Zwei Pflanzenkohle-Produktionsmethoden und ihr Potenzial für eine effektive CO2-Senkenleistung
Blog von Nikita Skopincev und Lia Flury
Die Faktoren Permanenz und Umweltnutzen machen Pflanzenkohle zu einem Game Changer der internationalen Klimaschutzbemühungen und zu einem wichtigen Instrument für nachhaltig engagierte Unternehmen. Die Nachfrage nach CO2-Senkenzertifikaten aus Pflanzenkohleprojekten steigt permanent. Wenig bekannt ist dabei, dass verschiedene Verfahren zur Herstellung von Pflanzenkohle existieren. Es stellt sich die Frage, ob es dabei Unterschiede hinsichtlich Qualität und Wirkungspotenzial gibt. Wir nehmen in diesem Blog die industriellen und handwerklich geprägten Produktionsmethoden genauer unter die Lupe.
Der Unterschied zwischen industrieller und manueller Pflanzenkohle-Produktion
Industrielle Pflanzenkohleproduktion
Industrielle Pflanzenkohleprojekte maximieren die Produktion von Pflanzenkohle in großem Maßstab durch die Verwendung fortschrittlicher Pyrolysetechnologie sowie zentralisierter und hochgradig standardisierter Prozesse. Eingesetzt werden dabei zumeist vollautomatische Systeme inklusive moderner Sensoren für die Datenerfassung und eine detaillierte Prozessüberwachung.
Dies ermöglicht sowohl eine unterbrechungsfreie
Pflanzenkohleproduktion als auch ein umfassendes Monitoring. Die industrielle Pflanzenkohle-Produktion ist aufgrund des zentralisierten Betriebs und des aktuell größeren Marktpotenzials hoch skalierbar, erfordert gleichzeitig aber auch erhebliche Kapitalinvestitionen. Bisher sind Pflanzenkohle-Projekte dieser Art hauptsächlich in Europa oder Nordamerika angesiedelt.
Obwohl sich Projekte zur manuellen Pflanzenkohle-Herstellung in diesen Punkten deutlich von industriellen Pflanzenkohleprojekten, wie sie beispielsweise in Europa oder Nordamerika umgesetzt werden, unterscheiden, haben doch beide Ansätze großes Potenzial für den weltweiten Klimaschutz. Auch bei den Aktivitäten von First Climate spielt die Entwicklung der sogenannten „Artisanal Biochar“-Projekte, neben den etablierten industriellen Pflanzenkohleprojekten, wie dem Schweizer Pflanzenkohleprogramm oder dem CARBONITY-Projekt in Kanada, eine zunehmend wichtigere Rolle.
Beispiel für ein industrielles Pflanzenkohleprojekt: CARBONITY
First Climate setzt sich dafür ein, industriell geprägte Pflanzenkohleprojekte und die dahinterstehende Technologie permanent weiterzuentwickeln und zu skalieren.

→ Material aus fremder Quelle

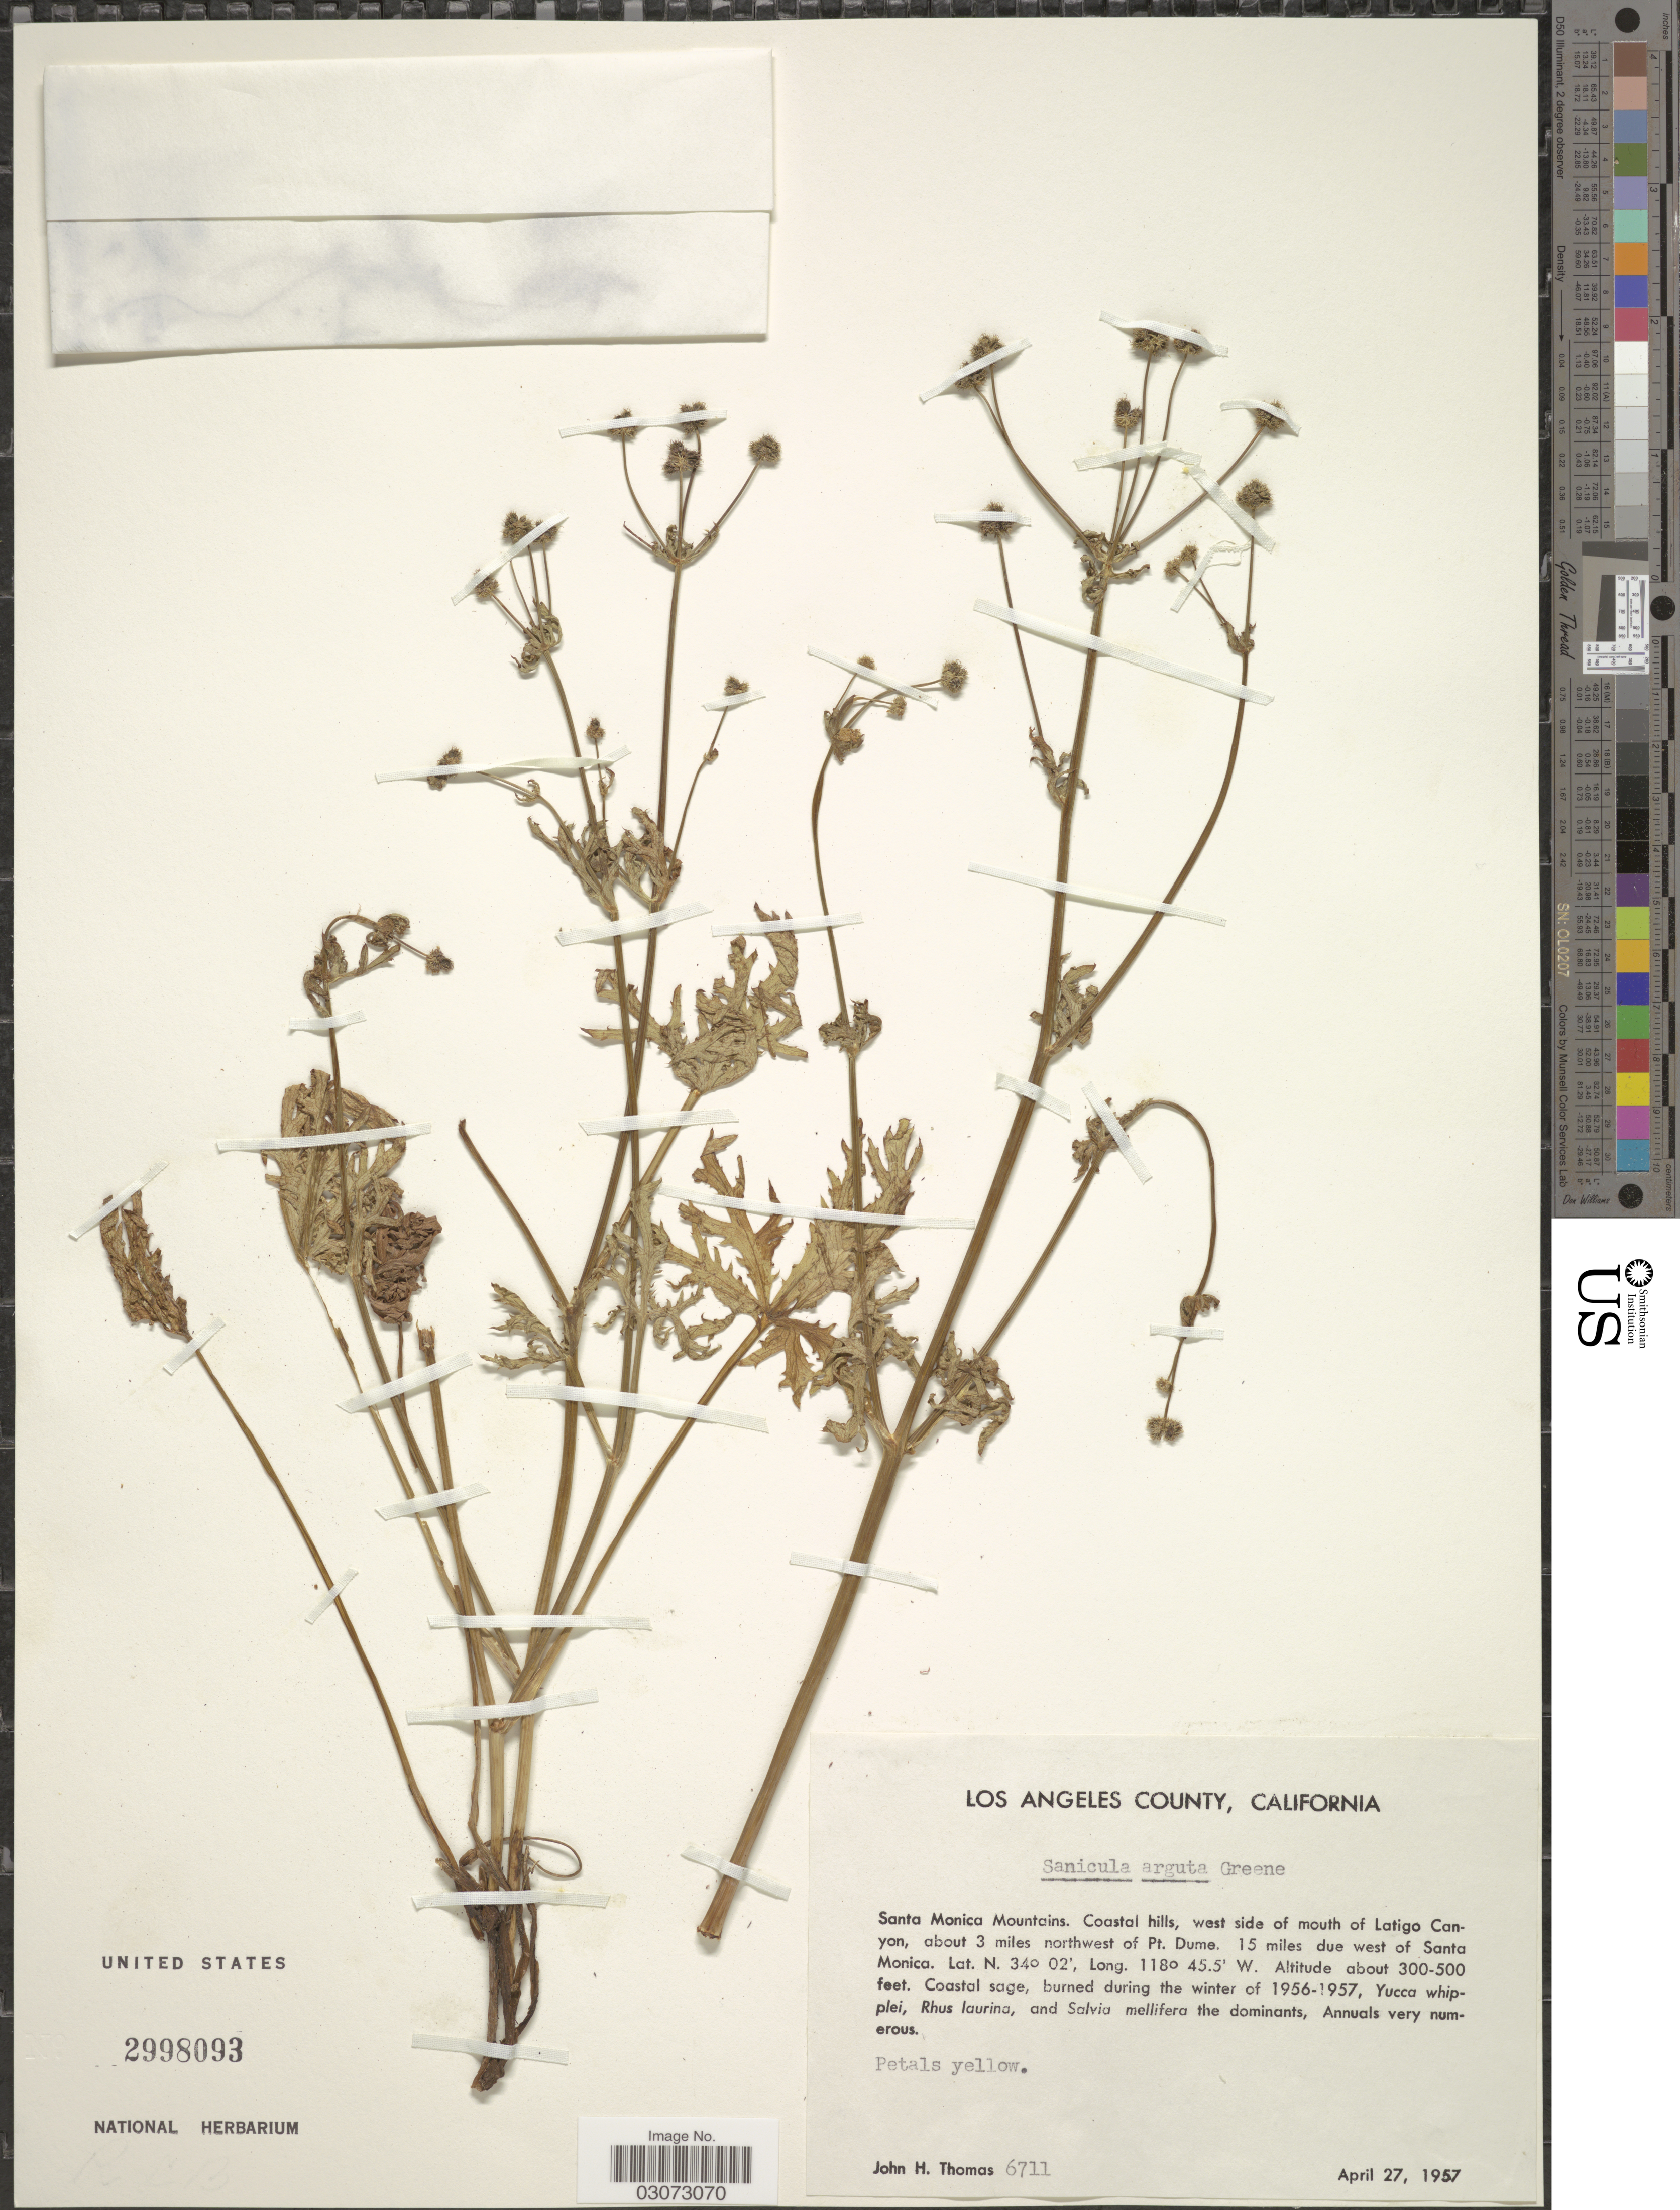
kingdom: Plantae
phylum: Tracheophyta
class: Magnoliopsida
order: Apiales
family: Apiaceae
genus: Sanicula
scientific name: Sanicula arguta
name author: Greene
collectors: J. H. Thomas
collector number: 6711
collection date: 1957-04-27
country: United States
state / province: California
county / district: Los Angeles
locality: Los Angeles County. Santa Monica Mountains. Coastal hills, west side of mouth of Latigo Canyon, about 3 miles northwest of Pt. Dume. 15 miles due west of Santa Monica.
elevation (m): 91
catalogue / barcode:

Dazu gehören unser wegweisendes Pflanzenkohleprogramm in der Schweiz und das großtechnische Pionier-Projekt CARBONITY in Kanada, ein Joint Venture zwischen Airex Energy, Groupe Rémabec und SUEZ. Die Pflanzenkohleproduktion in der CARBONITY-Anlage startete 2024 mit einer jährlichen Produktionskapazität von 10.000 Tonnen Pflanzenkohle in den Betrieb. Geplant ist, die Produktionskapazität bis 2026 zu verdreifachen und bis 2035 auf 350.000 Tonnen Pflanzenkohle pro Jahr zu skalieren.
In der Produktionsanlage werden organische Reststoffe aus nachhaltig bewirtschafteten Wäldern sowie Restholz aus dem Sägereibetrieb zur Herstellung von Pflanzenkohle verwendet, die mit dem European Biochar Certificate (EBC) zertifiziert ist. Aufgrund seiner Größe wird dieses Projekt die Entwicklung des globalen Pflanzenkohlemarktes langfristig beeinflussen und das verfügbare Angebot nachhaltig erhöhen. Mit Erreichen der geplanten Produktionskapazität wird die neue Pflanzenkohleanlage CARBONITY in Port Cartier, Québec, die größte Anlage ihrer Art in Nordamerika sein und zu den weltweit größten Pflanzenkohleprojekten gehören, die für die Ausschüttung von CO2-Senkenzertifikaten verifiziert sind.
Als sogenannter Carbon Asset Manager im Auftrag der Joint Venture-Partner stellt First Climate sicher, dass das Projekt in allen Belangen den einschlägigen internationalen Standards für CO2-Senkenprojekte entspricht. Unser Team kümmert sich außerdem um das komplette Management und die Vermarktung der im Rahmen des CARBONITY-Projektes ausgeschütteten CO2-Zertifikate, die es Unternehmen ermöglichen, in die Weiterentwicklung der Technologie zu investieren.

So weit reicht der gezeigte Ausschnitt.